### MATERIAL FOR THIS TASK
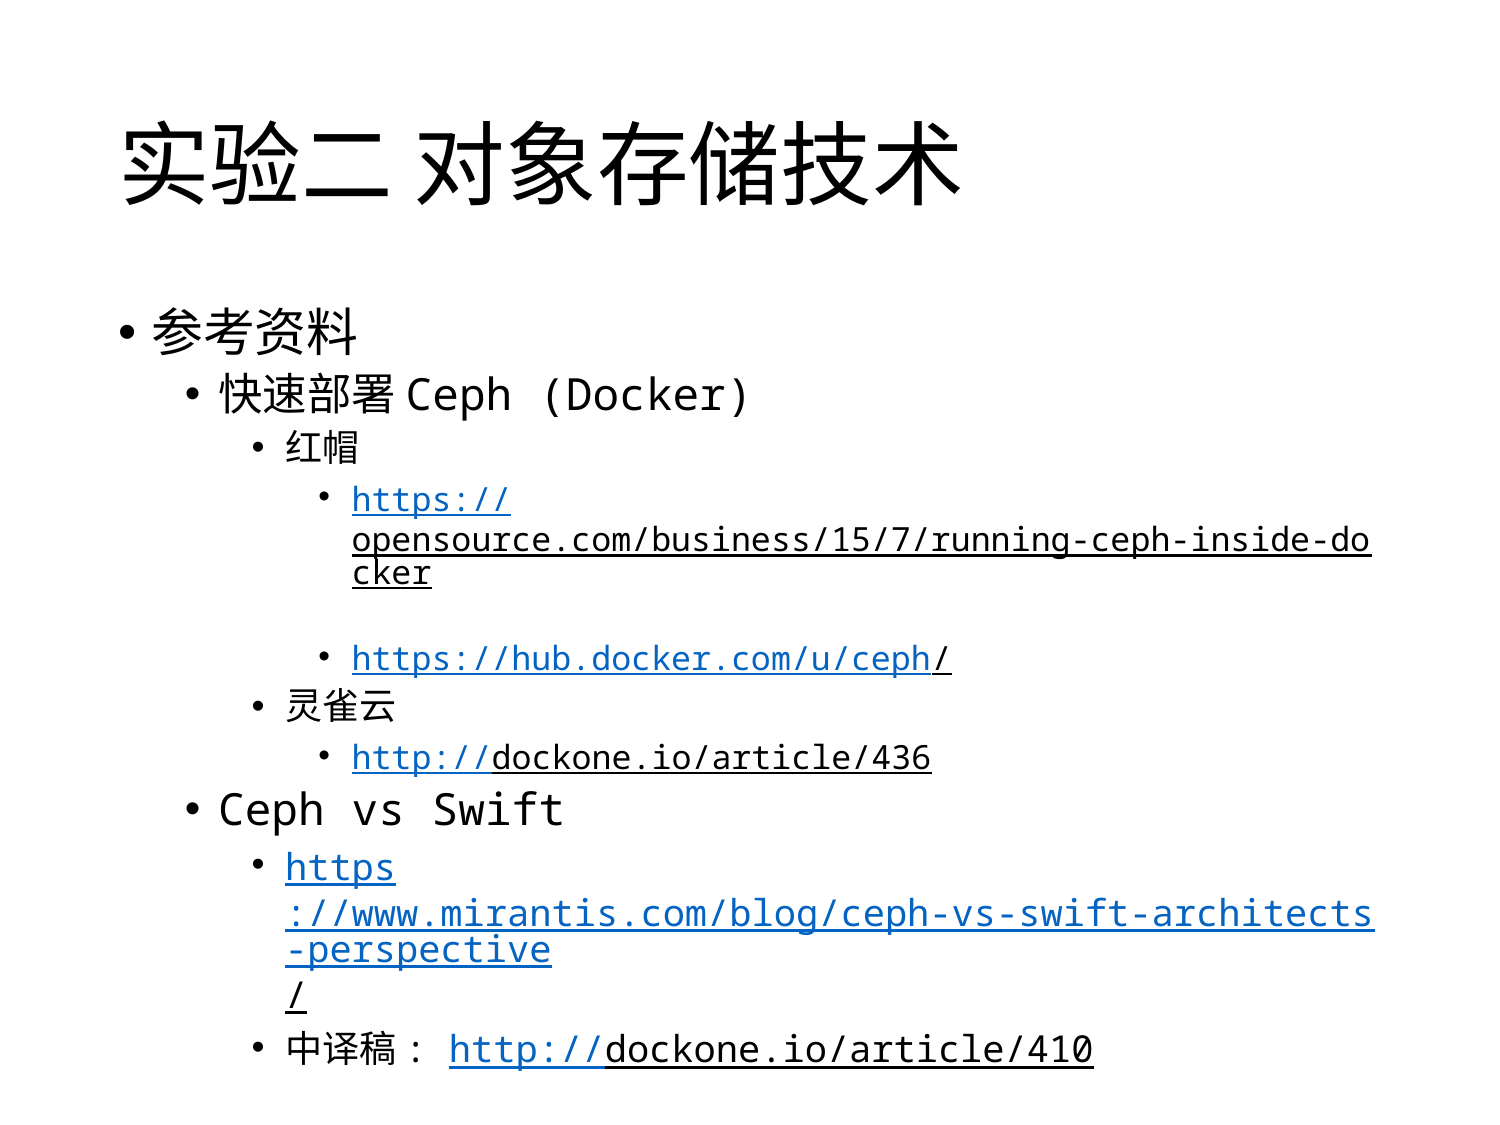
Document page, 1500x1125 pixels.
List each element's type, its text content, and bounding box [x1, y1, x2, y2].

title 实验二 对象存储技术 [103, 59, 1397, 278]
list 参考资料 快速部署Ceph (Docker) 红帽 https://opensource.com/business/15/7/running-ceph-inside-docker https://hub.docker.com/u/ceph/ 灵雀云 http://dockone.io/article/436 Ceph vs Swift https://www.mirantis.com/blog/ceph-vs-swift-architects-perspective/ 中译稿: http://dockone.io/article/410 [103, 299, 1397, 1014]
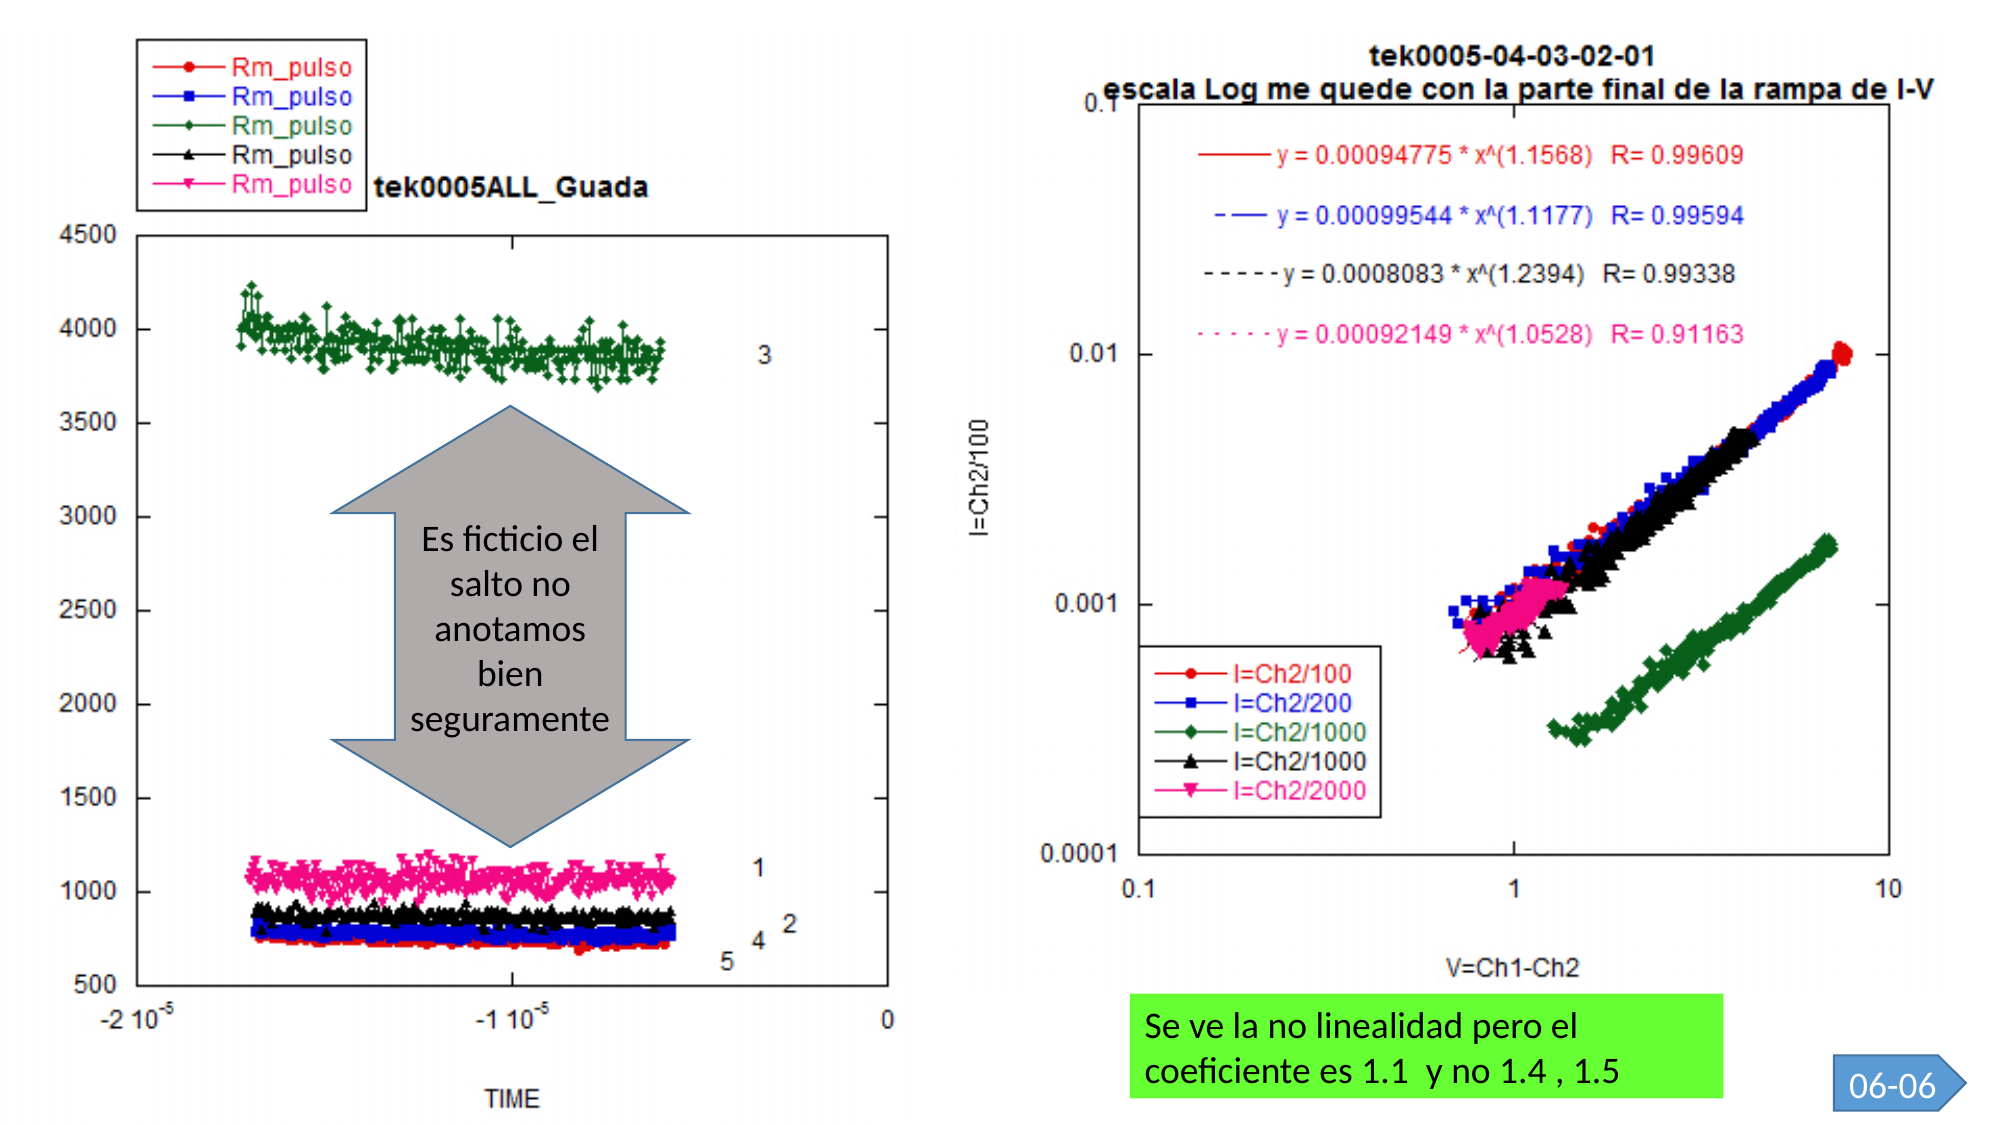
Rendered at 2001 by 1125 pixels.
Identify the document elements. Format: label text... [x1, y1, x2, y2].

text_box 06-06 [1832, 1054, 1968, 1112]
text_box Se ve la no linealidad pero el coeficiente es 1.1 y no 1.4 , 1.5 [1129, 994, 1724, 1099]
picture [0, 31, 906, 1125]
picture [955, 31, 1945, 994]
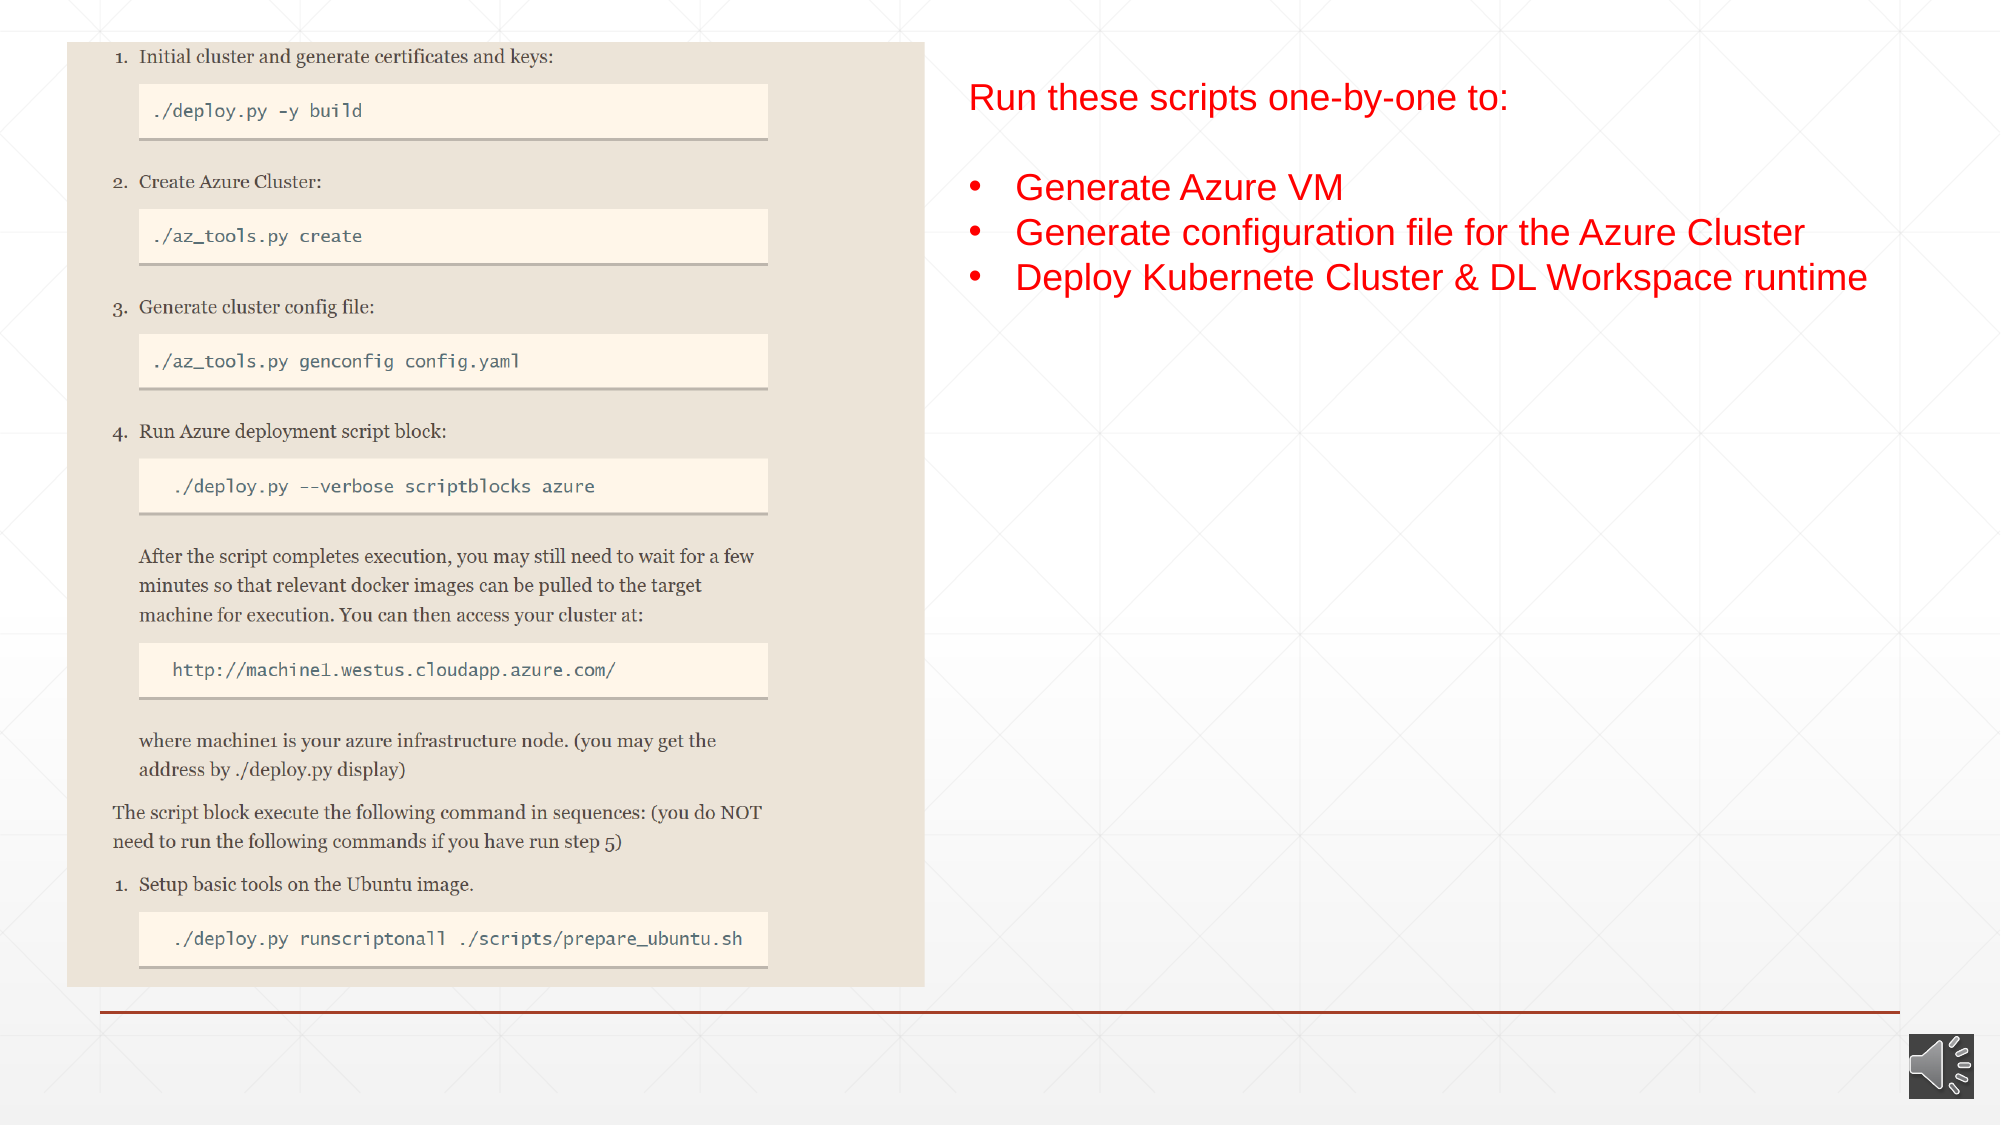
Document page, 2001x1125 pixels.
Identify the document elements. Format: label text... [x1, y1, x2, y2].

text_box Run these scripts one-by-one to: Generate Azure VM Generate configuration file for the Azure Cluster Deploy Kubernete Cluster & DL Workspace runtime [953, 65, 2000, 306]
picture [67, 42, 925, 987]
picture [1908, 1033, 1975, 1100]
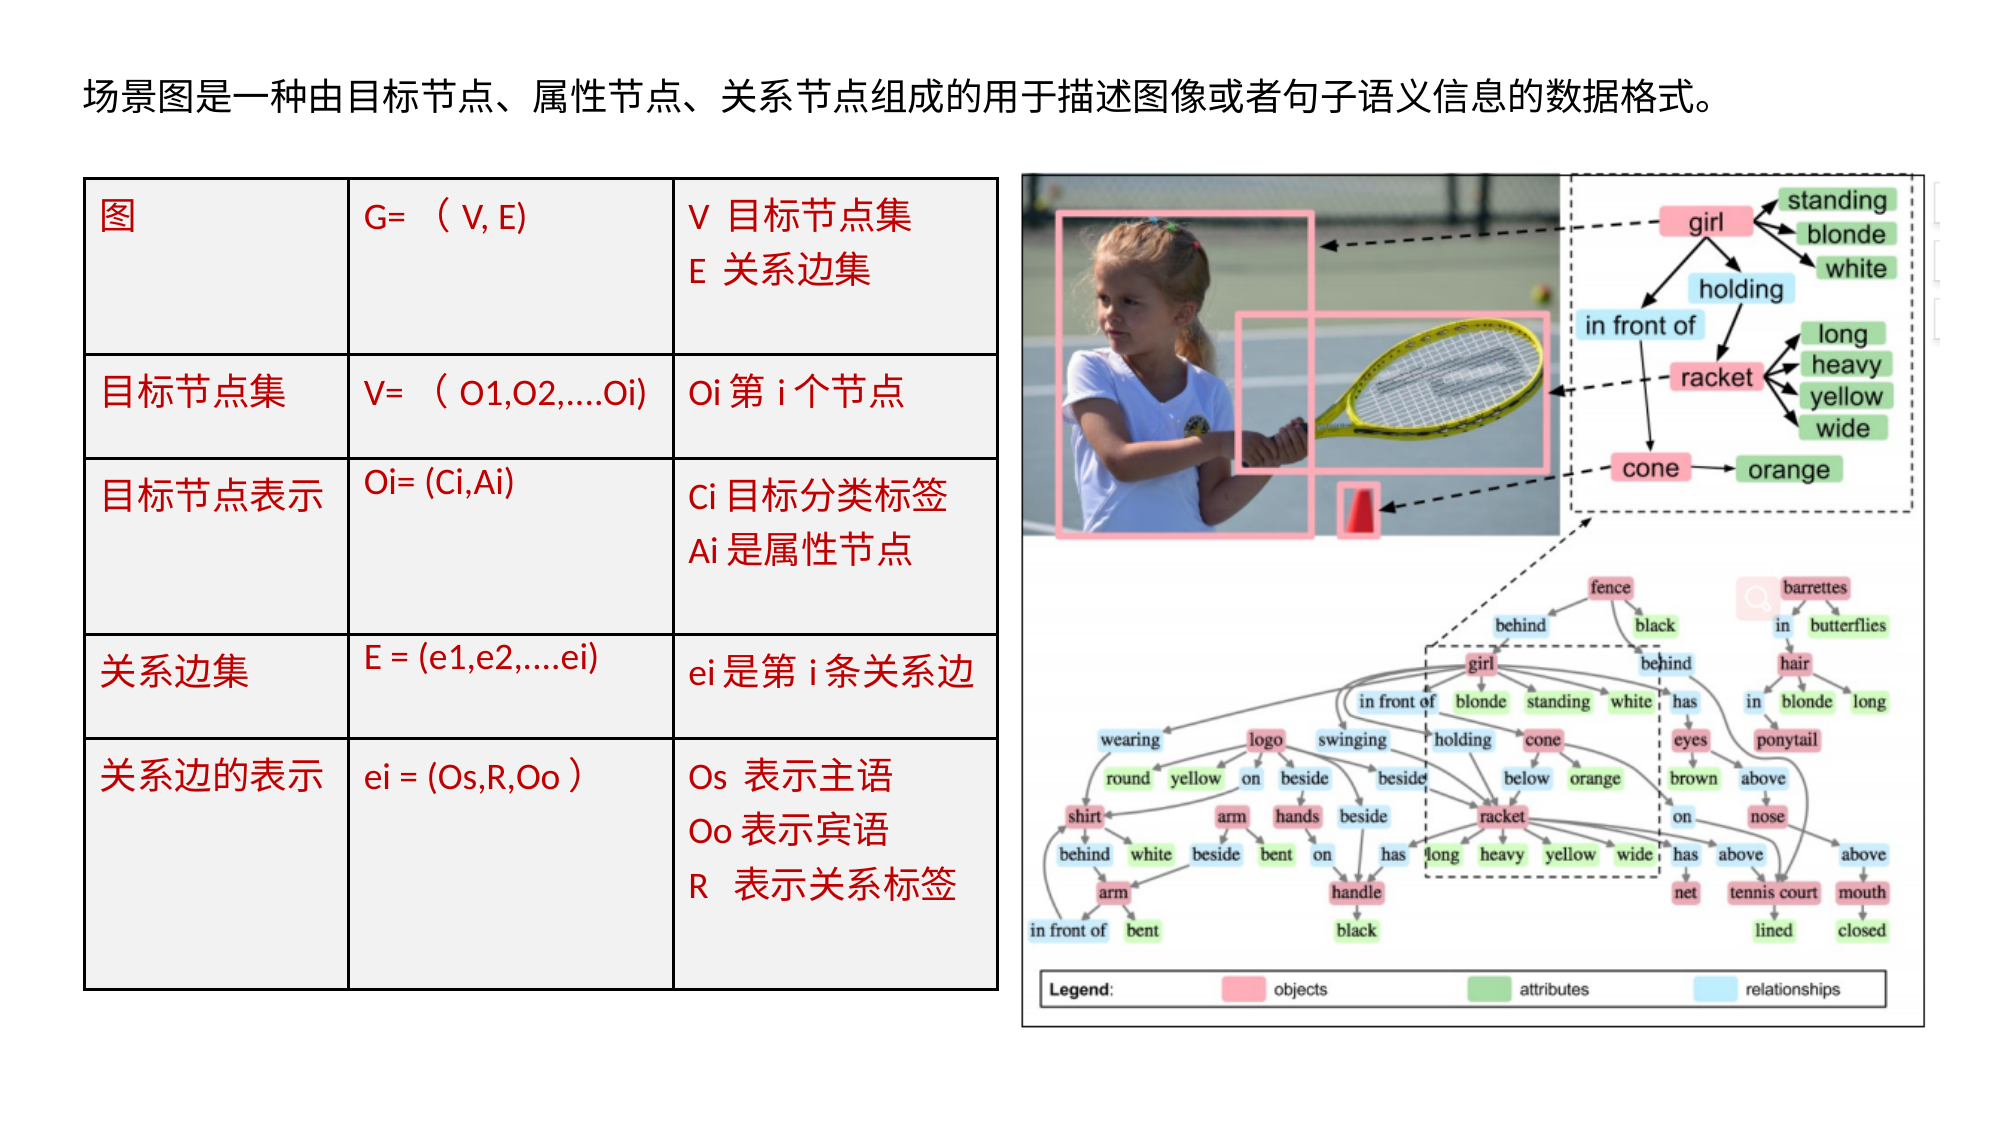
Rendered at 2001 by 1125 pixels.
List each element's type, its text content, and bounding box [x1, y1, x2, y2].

### WORK REQUIRED
State the count of lines in the data holding the word "page", adding nothing to it.

### PROBLEM SOLUTION
2